> _Problem to solve_: Could every line below be transcribed exactly, with the pictures dropped?

> _Data for the task_:
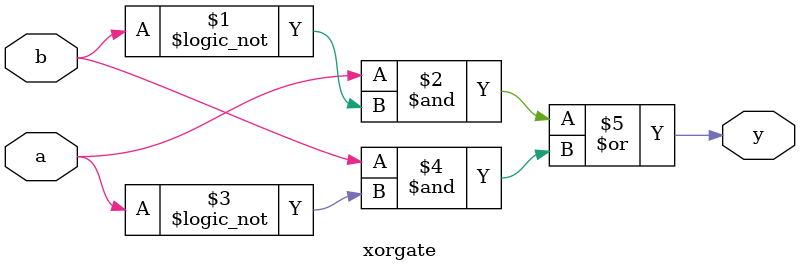
<source format=v>
module xorgate(a,b,y);
input a,b;
output y;
assign y = ((a&!b) | (b&!a));
endmodule

</source>
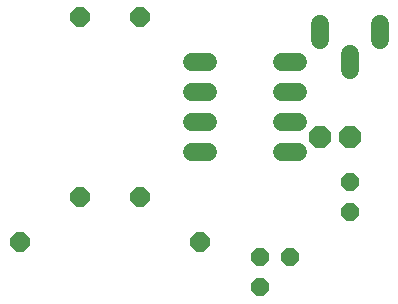
<source format=gbr>
G04 EAGLE Gerber RS-274X export*
G75*
%MOMM*%
%FSLAX34Y34*%
%LPD*%
%INSoldermask Top*%
%IPPOS*%
%AMOC8*
5,1,8,0,0,1.08239X$1,22.5*%
G01*
%ADD10P,1.951982X8X22.500000*%
%ADD11C,1.524000*%
%ADD12P,1.649562X8X112.500000*%
%ADD13P,1.759533X8X112.500000*%
%ADD14P,1.759533X8X202.500000*%
%ADD15P,1.649562X8X202.500000*%


D10*
X292100Y635000D03*
X317500Y635000D03*
D11*
X197104Y698500D02*
X183896Y698500D01*
X183896Y673100D02*
X197104Y673100D01*
X260096Y673100D02*
X273304Y673100D01*
X273304Y698500D02*
X260096Y698500D01*
X197104Y647700D02*
X183896Y647700D01*
X183896Y622300D02*
X197104Y622300D01*
X260096Y647700D02*
X273304Y647700D01*
X273304Y622300D02*
X260096Y622300D01*
D12*
X317500Y571500D03*
X317500Y596900D03*
D13*
X88900Y584200D03*
X88900Y736600D03*
X139700Y584200D03*
X139700Y736600D03*
D14*
X190500Y546100D03*
X38100Y546100D03*
D11*
X342900Y717296D02*
X342900Y730504D01*
X292100Y730504D02*
X292100Y717296D01*
X317500Y705104D02*
X317500Y691896D01*
D15*
X266700Y533400D03*
X241300Y533400D03*
X241300Y508000D03*
M02*

</source>
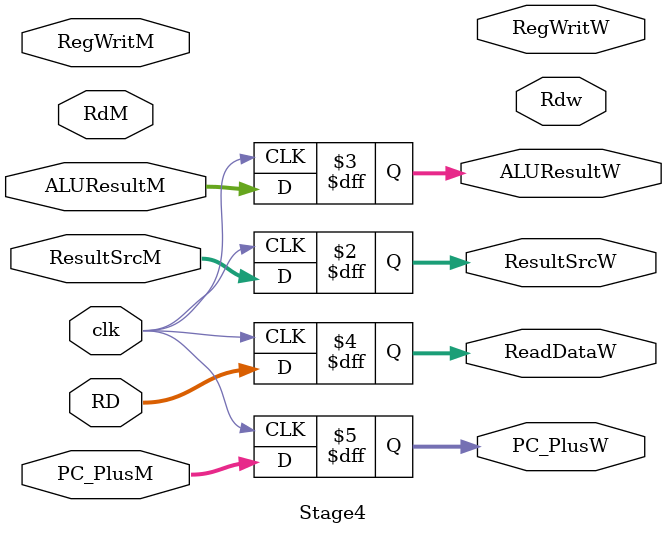
<source format=sv>
module  Stage4#(
    parameter DATA_WIDTH = 32
)(
    input logic                     clk,

    // control input 
    input logic                        RegWritM,
    input logic[1:0]                   ResultSrcM,
    // ALU input
    input logic[DATA_WIDTH-1:0]        ALUResultM,
    //datamem input
    input logic[DATA_WIDTH-1:0]        RD,
    //rd
    input logic[4:0]                   RdM,
    //PC input
    input logic[DATA_WIDTH-1:0]        PC_PlusM,

    // control output
    output logic                        RegWritW,
    output logic[1:0]                   ResultSrcW,
    // ALU output
    output logic[DATA_WIDTH-1:0]        ALUResultW,
    //datamem output
    output logic[DATA_WIDTH-1:0]        ReadDataW,
    //rd
    output logic[4:0]                   Rdw,
    //PC output
    output logic[DATA_WIDTH-1:0]        PC_PlusW

);

always_ff @(posedge clk) begin
    //control
    RegWriteW <= RegWriteM;
    ResultSrcW <= ResultSrcM;
    //alu
    ALUResultW <= ALUResultM;
    //data mem
    ReadDataW <= RD;
    //rd
    RdW <= RdM;
    //PC
    PC_PlusW <= PC_PlusM;
end
    
endmodule

</source>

> _Solution to this exercise_:
<source format=v>
module xorgate(a,b,y);
input a,b;
output y;
assign y = ((a&!b) | (b&!a));
endmodule

</source>
<source format=gbr>
G04 EAGLE Gerber RS-274X export*
G75*
%MOMM*%
%FSLAX34Y34*%
%LPD*%
%INSoldermask Top*%
%IPPOS*%
%AMOC8*
5,1,8,0,0,1.08239X$1,22.5*%
G01*
%ADD10P,1.951982X8X22.500000*%
%ADD11C,1.524000*%
%ADD12P,1.649562X8X112.500000*%
%ADD13P,1.759533X8X112.500000*%
%ADD14P,1.759533X8X202.500000*%
%ADD15P,1.649562X8X202.500000*%


D10*
X292100Y635000D03*
X317500Y635000D03*
D11*
X197104Y698500D02*
X183896Y698500D01*
X183896Y673100D02*
X197104Y673100D01*
X260096Y673100D02*
X273304Y673100D01*
X273304Y698500D02*
X260096Y698500D01*
X197104Y647700D02*
X183896Y647700D01*
X183896Y622300D02*
X197104Y622300D01*
X260096Y647700D02*
X273304Y647700D01*
X273304Y622300D02*
X260096Y622300D01*
D12*
X317500Y571500D03*
X317500Y596900D03*
D13*
X88900Y584200D03*
X88900Y736600D03*
X139700Y584200D03*
X139700Y736600D03*
D14*
X190500Y546100D03*
X38100Y546100D03*
D11*
X342900Y717296D02*
X342900Y730504D01*
X292100Y730504D02*
X292100Y717296D01*
X317500Y705104D02*
X317500Y691896D01*
D15*
X266700Y533400D03*
X241300Y533400D03*
X241300Y508000D03*
M02*

</source>
<source format=sv>
module  Stage4#(
    parameter DATA_WIDTH = 32
)(
    input logic                     clk,

    // control input 
    input logic                        RegWritM,
    input logic[1:0]                   ResultSrcM,
    // ALU input
    input logic[DATA_WIDTH-1:0]        ALUResultM,
    //datamem input
    input logic[DATA_WIDTH-1:0]        RD,
    //rd
    input logic[4:0]                   RdM,
    //PC input
    input logic[DATA_WIDTH-1:0]        PC_PlusM,

    // control output
    output logic                        RegWritW,
    output logic[1:0]                   ResultSrcW,
    // ALU output
    output logic[DATA_WIDTH-1:0]        ALUResultW,
    //datamem output
    output logic[DATA_WIDTH-1:0]        ReadDataW,
    //rd
    output logic[4:0]                   Rdw,
    //PC output
    output logic[DATA_WIDTH-1:0]        PC_PlusW

);

always_ff @(posedge clk) begin
    //control
    RegWriteW <= RegWriteM;
    ResultSrcW <= ResultSrcM;
    //alu
    ALUResultW <= ALUResultM;
    //data mem
    ReadDataW <= RD;
    //rd
    RdW <= RdM;
    //PC
    PC_PlusW <= PC_PlusM;
end
    
endmodule

</source>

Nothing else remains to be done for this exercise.